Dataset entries
______________________________

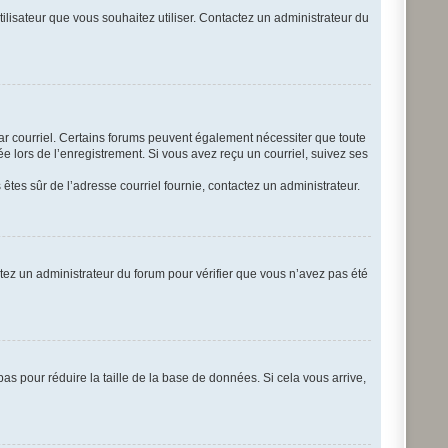
tilisateur que vous souhaitez utiliser. Contactez un administrateur du
par courriel. Certains forums peuvent également nécessiter que toute
 lors de l’enregistrement. Si vous avez reçu un courriel, suivez ses
s êtes sûr de l’adresse courriel fournie, contactez un administrateur.
actez un administrateur du forum pour vérifier que vous n’avez pas été
as pour réduire la taille de la base de données. Si cela vous arrive,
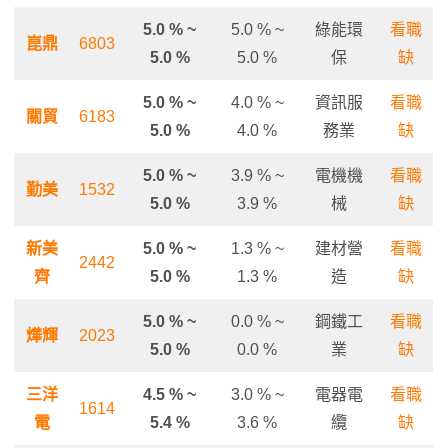
5.0 % ~
5.0 % ~
綠能環
看職
崑鼎
6803
5.0 %
5.0 %
保
缺
5.0 % ~
4.0 % ~
資訊服
看職
關貿
6183
5.0 %
4.0 %
務業
缺
5.0 % ~
3.9 % ~
電機機
看職
勤美
1532
5.0 %
3.9 %
械
缺
新美
5.0 % ~
1.3 % ~
建材營
看職
2442
齊
5.0 %
1.3 %
造
缺
5.0 % ~
0.0 % ~
鋼鐵工
看職
燁輝
2023
5.0 %
0.0 %
業
缺
三洋
4.5 % ~
3.0 % ~
電器電
看職
1614
電
5.4 %
3.6 %
纜
缺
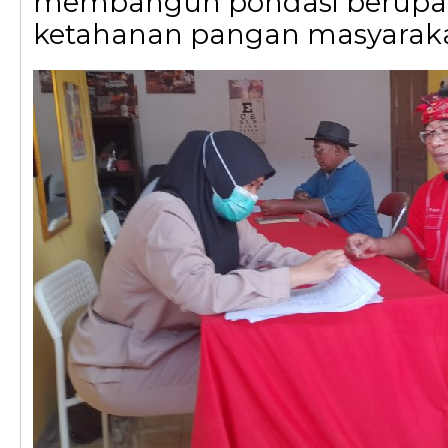
membangun pondasi berupa 
ketahanan pangan masyaraka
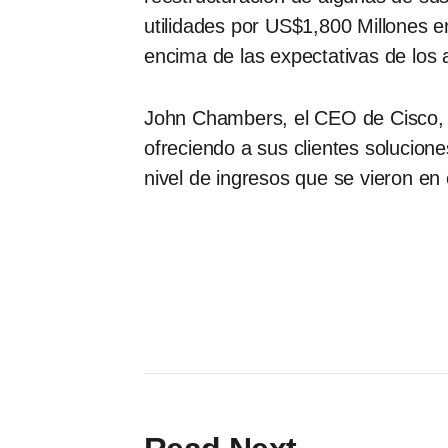
utilidades por US$1,800 Millones e
encima de las expectativas de los a
John Chambers, el CEO de Cisco, 
ofreciendo a sus clientes solucion
nivel de ingresos que se vieron en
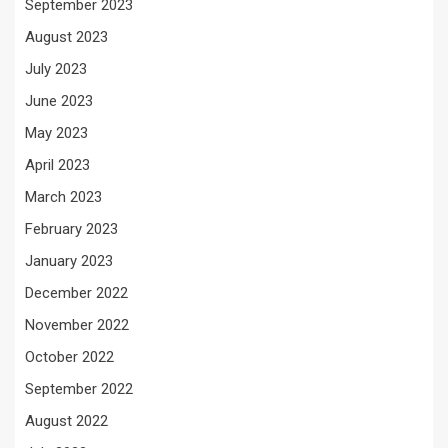
September 2023
August 2023
July 2023
June 2023
May 2023
April 2023
March 2023
February 2023
January 2023
December 2022
November 2022
October 2022
September 2022
August 2022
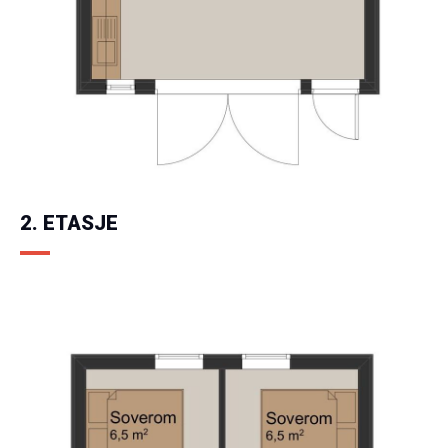
2. ETASJE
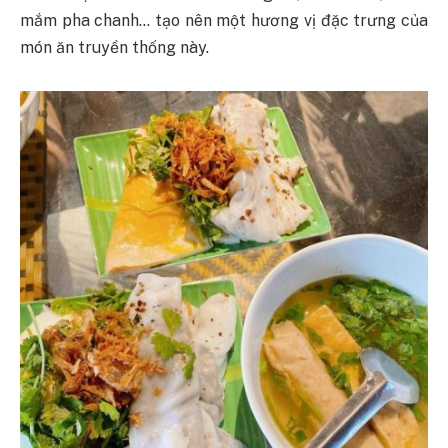
mắm pha chanh… tạo nên một hương vị đặc trưng của
món ăn truyền thống này.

______________________________

▶ **ACTIVITY**
Put the stretch from the beginning of the rows through the line that contains "actez un administrateur du forum" into a numbered list, skipping any blank lines. Leave the pictures out of the answer.

▶ **TASK ANSWER**
1. tilisateur que vous souhaitez utiliser. Contactez un administrateur du
2. par courriel. Certains forums peuvent également nécessiter que toute
3.  lors de l’enregistrement. Si vous avez reçu un courriel, suivez ses
4. s êtes sûr de l’adresse courriel fournie, contactez un administrateur.
5. actez un administrateur du forum pour vérifier que vous n’avez pas été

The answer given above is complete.